[Collected data]
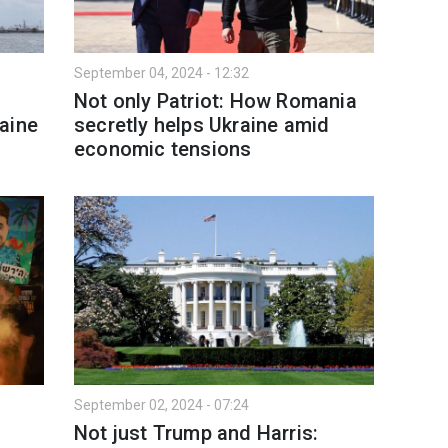
September 04, 2024 - 12:32
Not only Patriot: How Romania
aine
secretly helps Ukraine amid
economic tensions
September 02, 2024 - 07:24
Not just Trump and Harris:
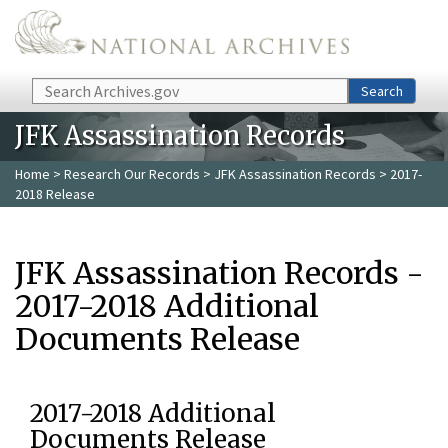
Skip to main content
Search
Search
JFK Assassination Records
Home
>
Research Our Records
>
JFK Assassination Records
> 2017-
2018 Release
JFK Assassination Records -
2017-2018 Additional
Documents Release
2017-2018 Additional
Documents Release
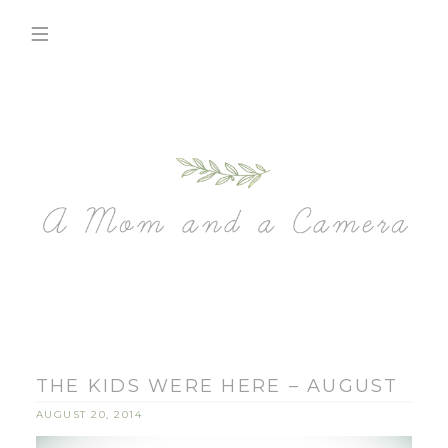
THE KIDS WERE HERE – AUGUST
AUGUST 20, 2014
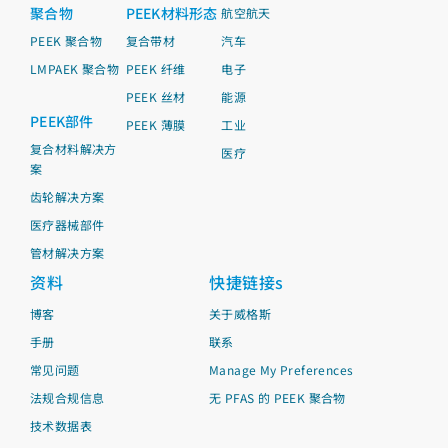
聚合物
PEEK材料形态
航空航天
PEEK 聚合物
复合带材
汽车
LMPAEK 聚合物
PEEK 纤维
电子
PEEK 丝材
能源
PEEK部件
PEEK 薄膜
工业
复合材料解决方
医疗
案
齿轮解决方案
医疗器械部件
管材解决方案
资料
快捷链接s
博客
关于威格斯
手册
联系
常见问题
Manage My Preferences
法规合规信息
无 PFAS 的 PEEK 聚合物
技术数据表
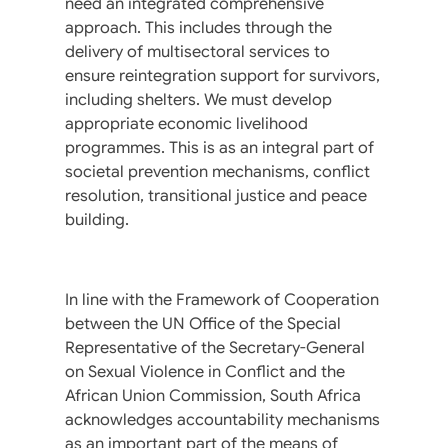
need an integrated comprehensive
approach. This includes through the
delivery of multisectoral services to
ensure reintegration support for survivors,
including shelters. We must develop
appropriate economic livelihood
programmes. This is as an integral part of
societal prevention mechanisms, conflict
resolution, transitional justice and peace
building.
In line with the Framework of Cooperation
between the UN Office of the Special
Representative of the Secretary-General
on Sexual Violence in Conflict and the
African Union Commission, South Africa
acknowledges accountability mechanisms
as an important part of the means of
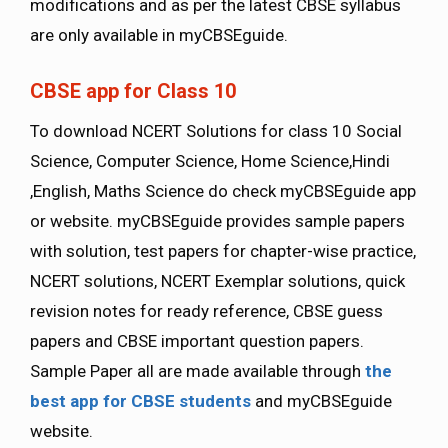
modifications and as per the latest CBSE syllabus
are only available in myCBSEguide.
CBSE app for Class 10
To download NCERT Solutions for class 10 Social
Science, Computer Science, Home Science,Hindi
,English, Maths Science do check myCBSEguide app
or website. myCBSEguide provides sample papers
with solution, test papers for chapter-wise practice,
NCERT solutions, NCERT Exemplar solutions, quick
revision notes for ready reference, CBSE guess
papers and CBSE important question papers.
Sample Paper all are made available through
the
best app for CBSE students
and myCBSEguide
website.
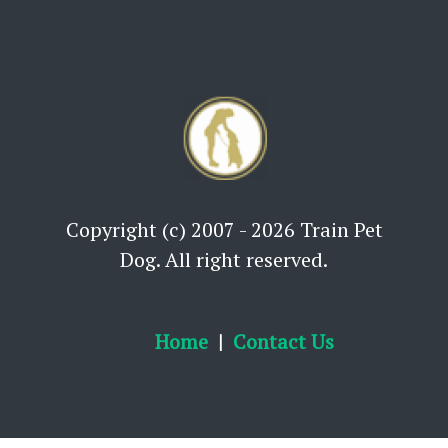
Copyright (c) 2007 - 2026 Train Pet
Dog. All right reserved.
Home
Contact Us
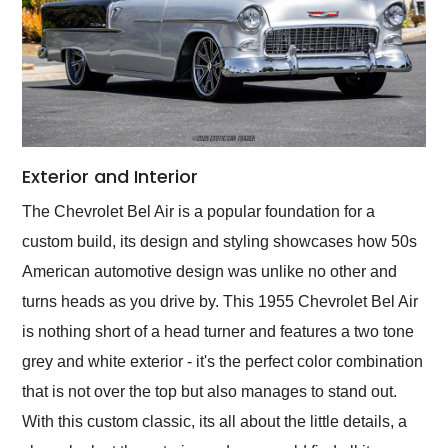
Exterior and Interior
The Chevrolet Bel Air is a popular foundation for a
custom build, its design and styling showcases how 50s
American automotive design was unlike no other and
turns heads as you drive by. This 1955 Chevrolet Bel Air
is nothing short of a head turner and features a two tone
grey and white exterior - it's the perfect color combination
that is not over the top but also manages to stand out.
With this custom classic, its all about the little details, a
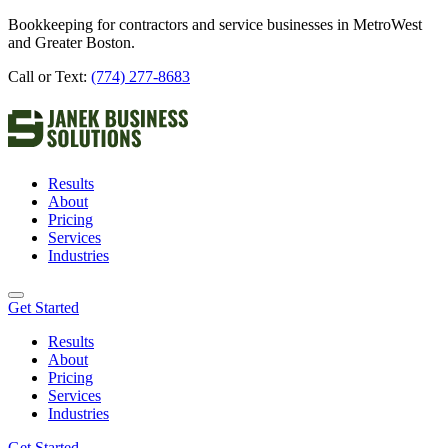
Bookkeeping for contractors and service businesses in MetroWest
and Greater Boston.
Call or Text:
(774) 277-8683
Results
About
Pricing
Services
Industries
Get Started
Results
About
Pricing
Services
Industries
Get Started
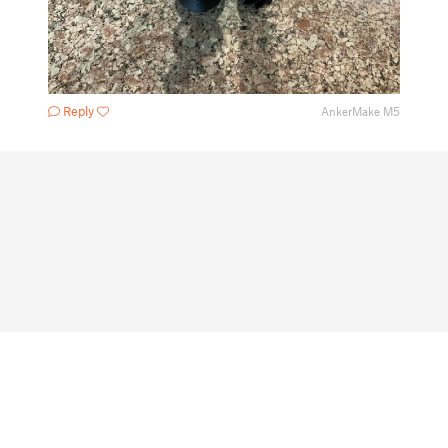
Reply
AnkerMake M5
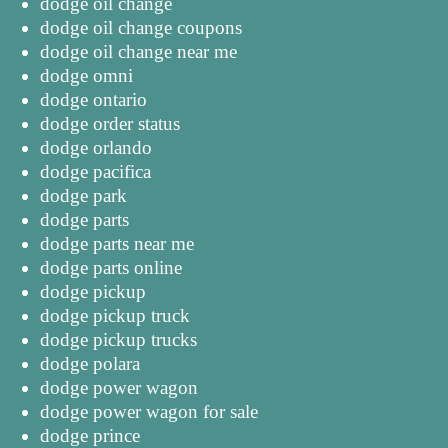
dodge oil change
dodge oil change coupons
dodge oil change near me
dodge omni
dodge ontario
dodge order status
dodge orlando
dodge pacifica
dodge park
dodge parts
dodge parts near me
dodge parts online
dodge pickup
dodge pickup truck
dodge pickup trucks
dodge polara
dodge power wagon
dodge power wagon for sale
dodge prince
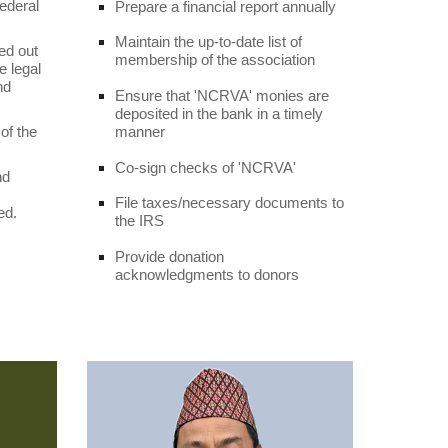
federal
Prepare a financial report annually
Maintain the up-to-date list of
ed out
membership of the association
 legal
nd
Ensure that 'NCRVA' monies are
deposited in the bank in a timely
manner
 of the
Co-sign checks of 'NCRVA'
nd
File taxes/necessary documents to
ed.
the IRS
Provide donation
acknowledgments to donors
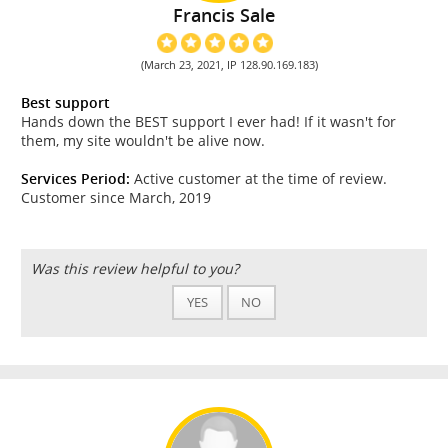
Francis Sale
(March 23, 2021, IP 128.90.169.183)
Best support
Hands down the BEST support I ever had! If it wasn't for
them, my site wouldn't be alive now.
Services Period:
Active customer at the time of review.
Customer since March, 2019
Was this review helpful to you?
YES
NO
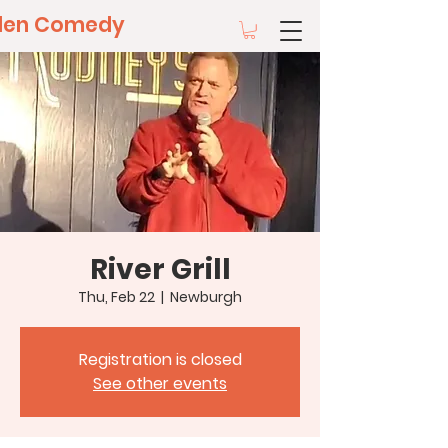
llen Comedy
River Grill
Thu, Feb 22
  |  
Newburgh
Registration is closed
See other events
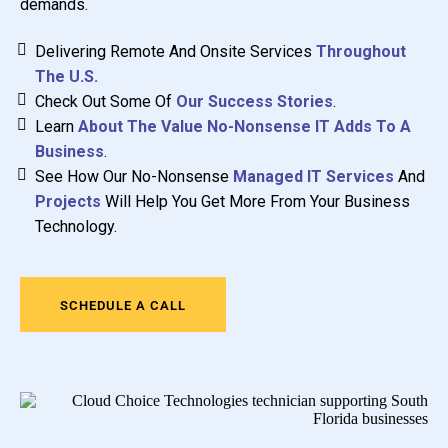
demands.
Delivering Remote And Onsite Services
Throughout
The U.S.
Check Out Some Of
Our Success Stories
.
Learn
About The Value No-Nonsense IT Adds To A
Business
.
See How Our No-Nonsense
Managed IT Services
And
Projects
Will Help You Get More From Your Business
Technology.
SCHEDULE A CALL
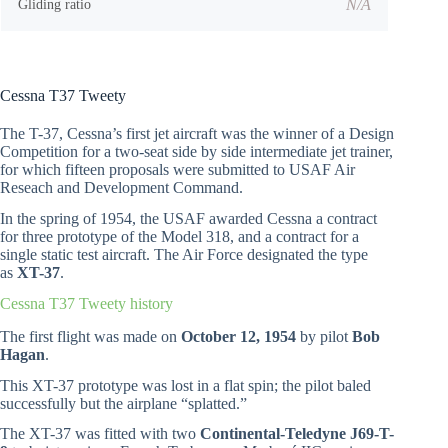
N/A
Gliding ratio
Cessna T37 Tweety
The T-37, Cessna’s first jet aircraft was the winner of a Design
Competition for a two-seat side by side intermediate jet trainer,
for which fifteen proposals were submitted to USAF Air
Reseach and Development Command.
In the spring of 1954, the USAF awarded Cessna a contract
for three prototype of the Model 318, and a contract for a
single static test aircraft. The Air Force designated the type
as
XT-37
.
Cessna T37 Tweety history
The first flight was made on
October 12, 1954
by pilot
Bob
Hagan
.
This XT-37 prototype was lost in a flat spin; the pilot baled
successfully but the airplane “splatted.”
The XT-37 was fitted with two
Continental-Teledyne J69-T-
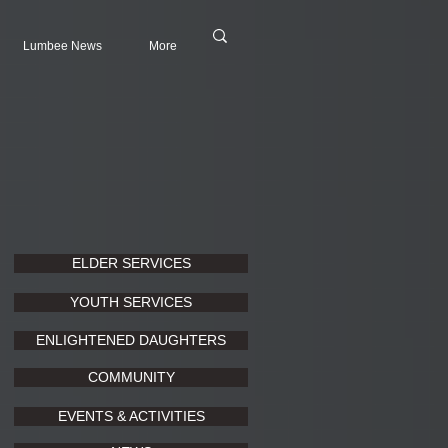
Lumbee News
More
ELDER SERVICES
YOUTH SERVICES
ENLIGHTENED DAUGHTERS
COMMUNITY
EVENTS & ACTIVITIES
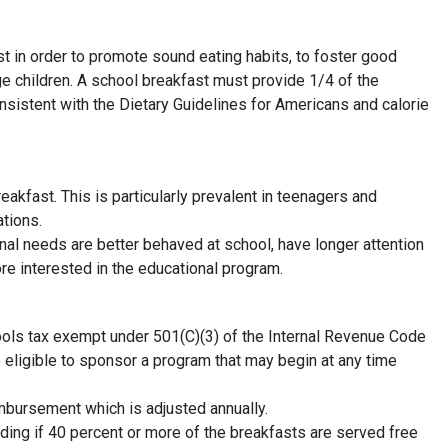
st in order to promote sound eating habits, to foster good
e children. A school breakfast must provide 1/4 of the
stent with the Dietary Guidelines for Americans and calorie
akfast. This is particularly prevalent in teenagers and
ations.
onal needs are better behaved at school, have longer attention
re interested in the educational program.
hools tax exempt under 501(C)(3) of the Internal Revenue Code
re eligible to sponsor a program that may begin at any time
mbursement which is adjusted annually.
ing if 40 percent or more of the breakfasts are served free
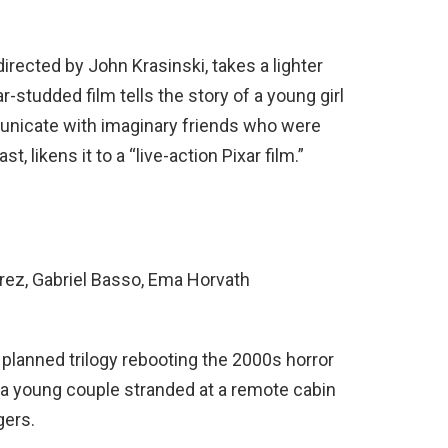
 directed by John Krasinski, takes a lighter
r-studded film tells the story of a young girl
municate with imaginary friends who were
, likens it to a “live-action Pixar film.”
rrez, Gabriel Basso, Ema Horvath
 a planned trilogy rebooting the 2000s horror
 a young couple stranded at a remote cabin
gers.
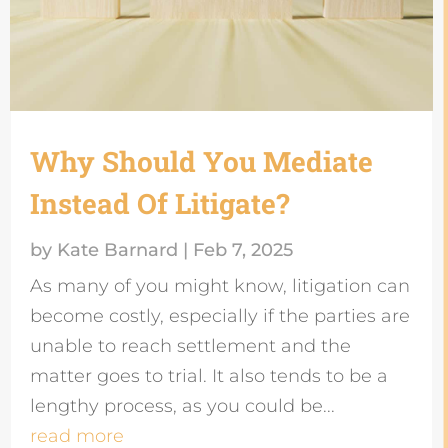
Why Should You Mediate
Instead Of Litigate?
by
Kate Barnard
|
Feb 7, 2025
As many of you might know, litigation can
become costly, especially if the parties are
unable to reach settlement and the
matter goes to trial. It also tends to be a
lengthy process, as you could be...
read more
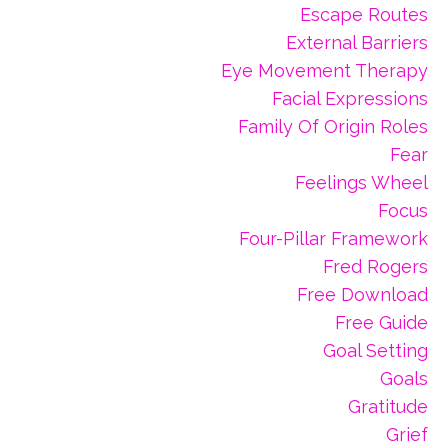
Escape Routes
External Barriers
Eye Movement Therapy
Facial Expressions
Family Of Origin Roles
Fear
Feelings Wheel
Focus
Four-Pillar Framework
Fred Rogers
Free Download
Free Guide
Goal Setting
Goals
Gratitude
Grief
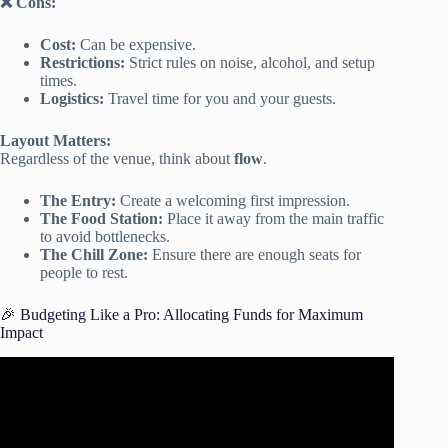
❌ Cons:
Cost:
Can be expensive.
Restrictions:
Strict rules on noise, alcohol, and setup
times.
Logistics:
Travel time for you and your guests.
Layout Matters:
Regardless of the venue, think about
flow
.
The Entry:
Create a welcoming first impression.
The Food Station:
Place it away from the main traffic
to avoid bottlenecks.
The Chill Zone:
Ensure there are enough seats for
people to rest.
🎉 Budgeting Like a Pro: Allocating Funds for Maximum
Impact
Video: Hosting a Dinner Party 101✨ Budgeting + Guest
List + Decor + more.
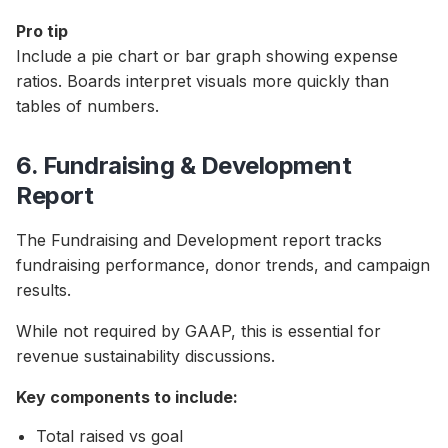
Pro tip
Include a pie chart or bar graph showing expense
ratios. Boards interpret visuals more quickly than
tables of numbers.
6. Fundraising & Development
Report
The Fundraising and Development report tracks
fundraising performance, donor trends, and campaign
results.
While not required by GAAP, this is essential for
revenue sustainability discussions.
Key components to include:
Total raised vs goal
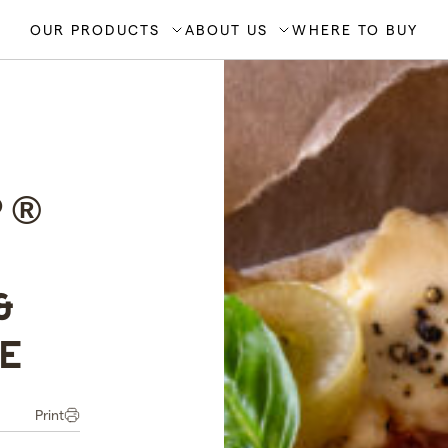
OUR PRODUCTS
ABOUT US
WHERE TO BUY
P®
&
E
Print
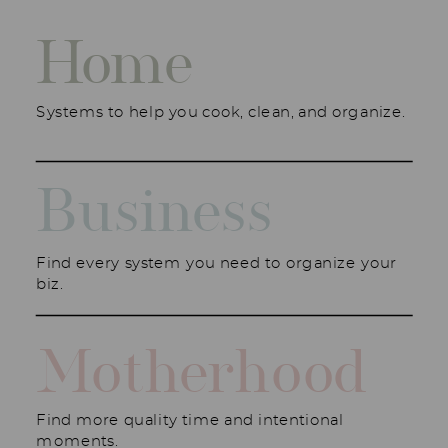
Home
Systems to help you cook, clean, and organize.
Business
Find every system you need to organize your
biz.
Motherhood
Find more quality time and intentional
moments.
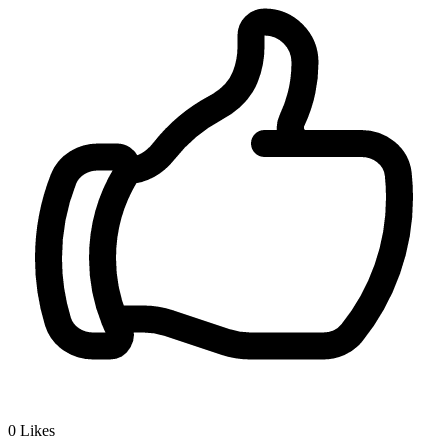
0
Likes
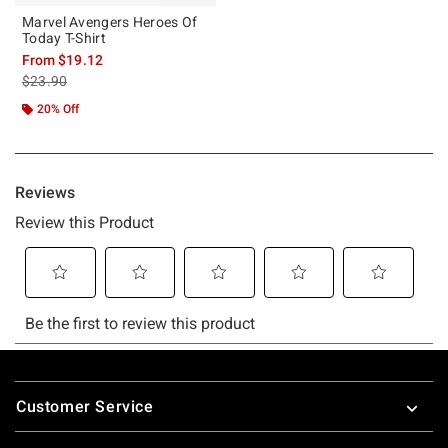
Marvel Avengers Heroes Of
Today T-Shirt
From
$19.12
is sales price, the original price is
$23.90
20% Off
Footer
Customer Service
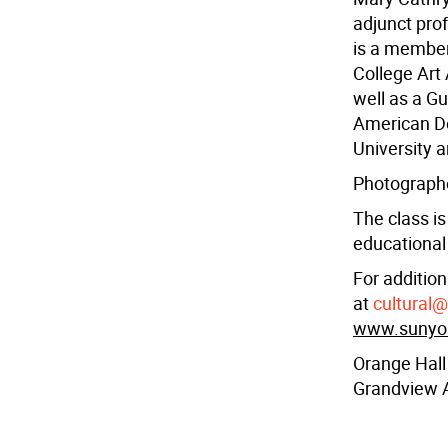
adjunct pro
is a member
College Art
well as a Gu
American De
University 
Photographer
The class is
educational 
For addition
at
cultural
www.sunyora
Orange Hall
Grandview 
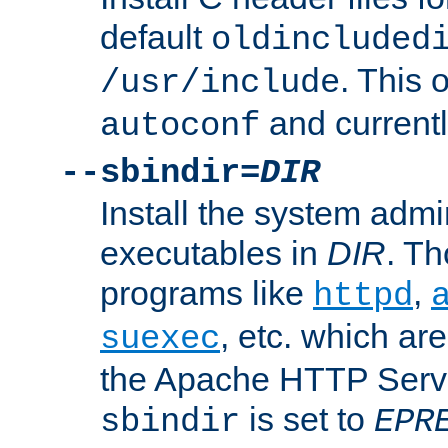
default
oldincluded
. This 
/usr/include
and current
autoconf
--sbindir=
DIR
Install the system admi
executables in
DIR
. Th
programs like
,
httpd
, etc. which ar
suexec
the Apache HTTP Serve
is set to
sbindir
EPR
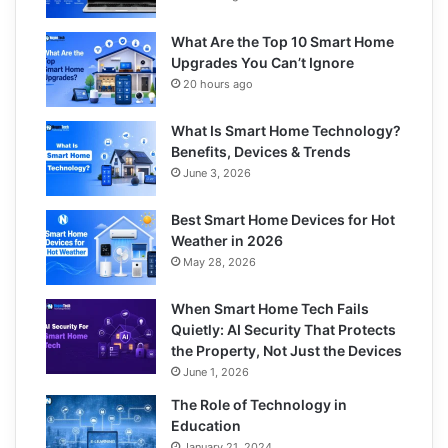
What Are the Top 10 Smart Home
Upgrades You Can’t Ignore
20 hours ago
What Is Smart Home Technology?
Benefits, Devices & Trends
June 3, 2026
Best Smart Home Devices for Hot
Weather in 2026
May 28, 2026
When Smart Home Tech Fails
Quietly: AI Security That Protects
the Property, Not Just the Devices
June 1, 2026
The Role of Technology in
Education
January 21, 2024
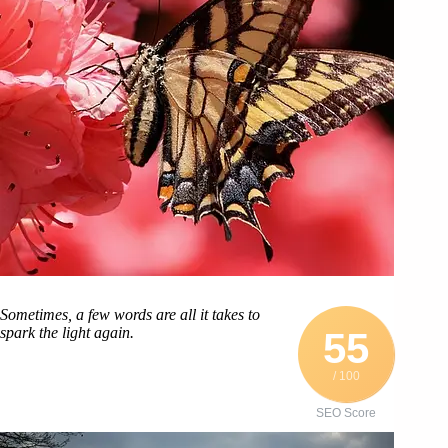
Sometimes, a few words are all it takes to
spark the light again.
55
/ 100
SEO Score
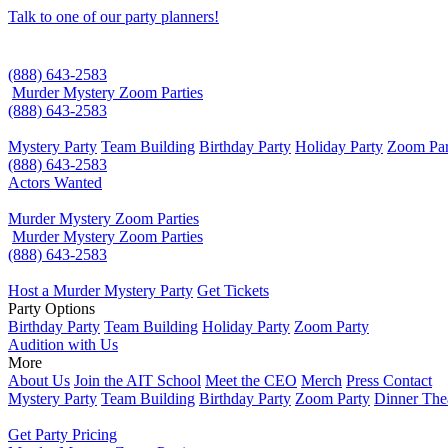
Talk to one of our party planners!
(888) 643-2583
Murder Mystery Zoom Parties
(888) 643-2583
Mystery Party
Team Building
Birthday Party
Holiday Party
Zoom Par
(888) 643-2583
Actors Wanted
Murder Mystery Zoom Parties
Murder Mystery Zoom Parties
(888) 643-2583
Host a Murder Mystery Party
Get Tickets
Party Options
Birthday Party
Team Building
Holiday Party
Zoom Party
Audition with Us
More
About Us
Join the AIT School
Meet the CEO
Merch
Press Contact
Mystery Party
Team Building
Birthday Party
Zoom Party
Dinner The
Get Party Pricing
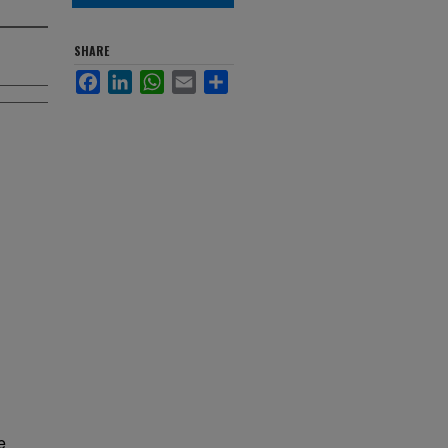
SHARE
Facebook
LinkedIn
WhatsApp
Email
Share
e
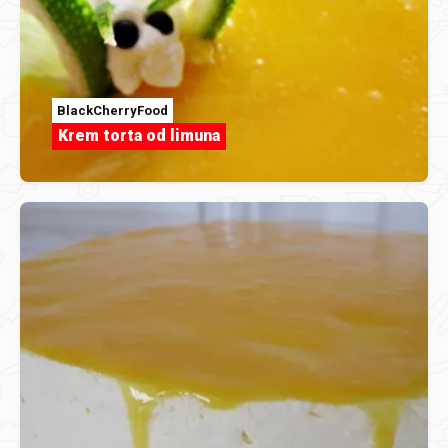
BlackCherryFood
Krem torta od limuna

## WORK TASK
The answer should be one number: how many lines in the data contain the word "pickup".

## THE COMPLETED TASK
3